In contrast, “Les Miserables” is explicitly Christian in content if not intent. Victor Hugo, author of the novel, was of course part of the Roman Catholic, romantic, reaction against the French Revolution.
But it was surprising that the emphasis was carried over to the musical, even if a little mawkishly and melodramatically.
I would have expected the demands of musical movie making to have swamped the spirituality with schmaltz.
As it is, the final scene portrays a revolutionary fervour, which Hugo was actually trying to critique. Probably, the writers could not abide the otherwise overtly Christian entry in to heavenly bliss.
Terence Malik’s movies are also unambiguously religious, even Christian, films. He himself is an Assyrian Christian, and his faith suffuses all his pictures.
He is also one of the last authentic movie auteurs, controlling all aspects of the film-making process in accordance with his own creative vision.
His latest production, “To the wonder”, has just been released; and has been criticised by critics for its manifest religiosity, which was obviously too much for their secular appetites.
I remember cinema-goers leaving his last movie, “Tree of life”, at the end of its two-and-a-half hours marathon run, exhausted and relieved to escape into the sunshine of the outside world.

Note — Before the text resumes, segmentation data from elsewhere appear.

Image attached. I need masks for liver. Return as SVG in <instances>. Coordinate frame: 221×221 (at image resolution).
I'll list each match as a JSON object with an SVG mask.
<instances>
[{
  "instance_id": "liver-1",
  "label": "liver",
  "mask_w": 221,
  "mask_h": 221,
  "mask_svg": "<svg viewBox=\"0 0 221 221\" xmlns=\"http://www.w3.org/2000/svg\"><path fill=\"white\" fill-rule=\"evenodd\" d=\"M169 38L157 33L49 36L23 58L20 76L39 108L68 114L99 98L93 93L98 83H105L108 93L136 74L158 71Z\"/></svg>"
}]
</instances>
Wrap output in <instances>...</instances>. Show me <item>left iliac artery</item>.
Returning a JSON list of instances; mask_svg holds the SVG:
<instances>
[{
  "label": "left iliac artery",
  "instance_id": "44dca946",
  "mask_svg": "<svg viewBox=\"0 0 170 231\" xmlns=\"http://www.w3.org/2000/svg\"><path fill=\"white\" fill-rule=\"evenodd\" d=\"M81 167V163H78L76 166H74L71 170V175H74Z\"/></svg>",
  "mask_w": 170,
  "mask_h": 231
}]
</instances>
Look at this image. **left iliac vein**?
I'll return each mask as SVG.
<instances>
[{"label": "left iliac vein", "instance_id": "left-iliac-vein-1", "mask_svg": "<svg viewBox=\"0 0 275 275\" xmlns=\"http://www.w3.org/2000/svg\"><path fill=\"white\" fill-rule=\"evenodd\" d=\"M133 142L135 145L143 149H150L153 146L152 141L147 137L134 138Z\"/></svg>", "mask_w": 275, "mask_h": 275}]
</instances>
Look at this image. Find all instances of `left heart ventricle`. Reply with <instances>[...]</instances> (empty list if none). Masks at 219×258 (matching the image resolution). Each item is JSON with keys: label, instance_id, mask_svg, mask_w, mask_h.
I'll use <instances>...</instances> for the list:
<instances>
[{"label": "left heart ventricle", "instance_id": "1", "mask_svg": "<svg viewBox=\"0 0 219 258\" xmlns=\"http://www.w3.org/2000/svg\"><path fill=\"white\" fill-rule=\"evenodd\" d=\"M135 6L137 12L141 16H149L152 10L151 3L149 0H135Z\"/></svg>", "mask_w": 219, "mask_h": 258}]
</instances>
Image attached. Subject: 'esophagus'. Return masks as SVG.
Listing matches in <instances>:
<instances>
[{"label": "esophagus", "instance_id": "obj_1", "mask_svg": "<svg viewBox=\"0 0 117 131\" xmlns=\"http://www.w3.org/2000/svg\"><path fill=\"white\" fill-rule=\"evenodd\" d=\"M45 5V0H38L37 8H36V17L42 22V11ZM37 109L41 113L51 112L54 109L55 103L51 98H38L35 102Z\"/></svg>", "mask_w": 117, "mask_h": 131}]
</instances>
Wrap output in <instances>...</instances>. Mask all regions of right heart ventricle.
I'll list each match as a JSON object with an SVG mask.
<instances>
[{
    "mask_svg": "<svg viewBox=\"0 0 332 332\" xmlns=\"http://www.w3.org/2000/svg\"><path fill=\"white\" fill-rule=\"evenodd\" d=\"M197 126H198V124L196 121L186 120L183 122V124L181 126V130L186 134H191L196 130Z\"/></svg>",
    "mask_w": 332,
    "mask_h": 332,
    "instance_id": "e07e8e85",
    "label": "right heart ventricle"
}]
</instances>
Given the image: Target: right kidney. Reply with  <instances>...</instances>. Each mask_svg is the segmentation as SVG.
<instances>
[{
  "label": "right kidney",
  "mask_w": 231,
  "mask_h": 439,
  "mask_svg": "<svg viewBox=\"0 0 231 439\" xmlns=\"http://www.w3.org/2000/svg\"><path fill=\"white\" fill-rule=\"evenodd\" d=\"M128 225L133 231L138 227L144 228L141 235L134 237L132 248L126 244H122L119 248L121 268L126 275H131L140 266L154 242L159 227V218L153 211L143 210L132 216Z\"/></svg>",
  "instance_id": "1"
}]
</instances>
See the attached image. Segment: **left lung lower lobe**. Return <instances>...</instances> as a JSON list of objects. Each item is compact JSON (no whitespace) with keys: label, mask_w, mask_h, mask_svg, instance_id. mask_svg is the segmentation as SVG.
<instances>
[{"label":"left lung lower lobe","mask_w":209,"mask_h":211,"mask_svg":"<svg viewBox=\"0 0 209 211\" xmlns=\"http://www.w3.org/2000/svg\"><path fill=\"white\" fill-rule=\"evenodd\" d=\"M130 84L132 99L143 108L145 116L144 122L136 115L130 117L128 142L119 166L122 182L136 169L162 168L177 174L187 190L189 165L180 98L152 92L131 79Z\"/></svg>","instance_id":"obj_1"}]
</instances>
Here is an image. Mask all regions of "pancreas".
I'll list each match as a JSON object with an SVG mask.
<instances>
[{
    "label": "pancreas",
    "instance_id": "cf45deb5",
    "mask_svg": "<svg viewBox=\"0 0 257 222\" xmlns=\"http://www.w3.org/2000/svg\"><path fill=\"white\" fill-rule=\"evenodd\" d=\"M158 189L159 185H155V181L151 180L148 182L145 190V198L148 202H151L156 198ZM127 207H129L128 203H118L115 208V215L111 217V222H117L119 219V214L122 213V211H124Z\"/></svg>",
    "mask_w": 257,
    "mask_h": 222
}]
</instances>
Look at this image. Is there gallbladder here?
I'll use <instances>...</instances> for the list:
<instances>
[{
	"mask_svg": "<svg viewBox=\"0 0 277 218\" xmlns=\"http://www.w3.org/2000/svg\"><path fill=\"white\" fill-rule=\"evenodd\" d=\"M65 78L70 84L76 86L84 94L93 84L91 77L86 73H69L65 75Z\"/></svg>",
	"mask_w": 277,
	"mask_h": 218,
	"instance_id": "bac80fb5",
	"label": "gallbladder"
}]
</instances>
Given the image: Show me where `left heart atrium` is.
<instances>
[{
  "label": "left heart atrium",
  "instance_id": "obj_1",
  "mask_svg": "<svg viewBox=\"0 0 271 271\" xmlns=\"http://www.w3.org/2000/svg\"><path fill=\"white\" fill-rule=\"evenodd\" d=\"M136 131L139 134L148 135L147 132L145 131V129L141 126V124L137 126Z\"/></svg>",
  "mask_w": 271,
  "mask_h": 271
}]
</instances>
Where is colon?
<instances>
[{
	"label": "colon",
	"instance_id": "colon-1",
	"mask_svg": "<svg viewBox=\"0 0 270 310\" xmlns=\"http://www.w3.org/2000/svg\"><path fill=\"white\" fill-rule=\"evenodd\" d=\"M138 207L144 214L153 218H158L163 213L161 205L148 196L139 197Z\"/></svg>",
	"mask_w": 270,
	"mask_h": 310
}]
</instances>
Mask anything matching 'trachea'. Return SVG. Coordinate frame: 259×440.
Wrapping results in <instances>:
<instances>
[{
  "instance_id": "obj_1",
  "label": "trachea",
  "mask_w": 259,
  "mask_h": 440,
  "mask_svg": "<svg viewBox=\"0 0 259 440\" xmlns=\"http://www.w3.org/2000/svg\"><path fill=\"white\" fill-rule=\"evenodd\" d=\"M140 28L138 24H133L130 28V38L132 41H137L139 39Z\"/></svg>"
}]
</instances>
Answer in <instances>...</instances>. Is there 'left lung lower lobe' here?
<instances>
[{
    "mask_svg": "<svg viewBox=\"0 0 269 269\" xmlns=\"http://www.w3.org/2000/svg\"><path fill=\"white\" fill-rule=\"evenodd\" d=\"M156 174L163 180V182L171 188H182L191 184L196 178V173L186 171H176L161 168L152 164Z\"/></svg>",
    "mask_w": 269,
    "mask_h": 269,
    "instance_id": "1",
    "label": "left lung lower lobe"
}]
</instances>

But the symbolism of Malik’s films, from the standpoint of the ordinary believer, is fairly generic and non-specific.
The meaning of individual images and scenes is hard to pin down, and needs careful deciphering, through a kind of visual sacramentalism.
Paradoxically, because of this oblique methodology, Malik’s pictures provide genuinely cinematographic openings to the transcendent.
In contrast to “Life of Pi’s” new age subjectivism and “Les Miserables”’s religious romanticism, Malik’s creations present accessible entrypoints for spiritual seekers in a secular age.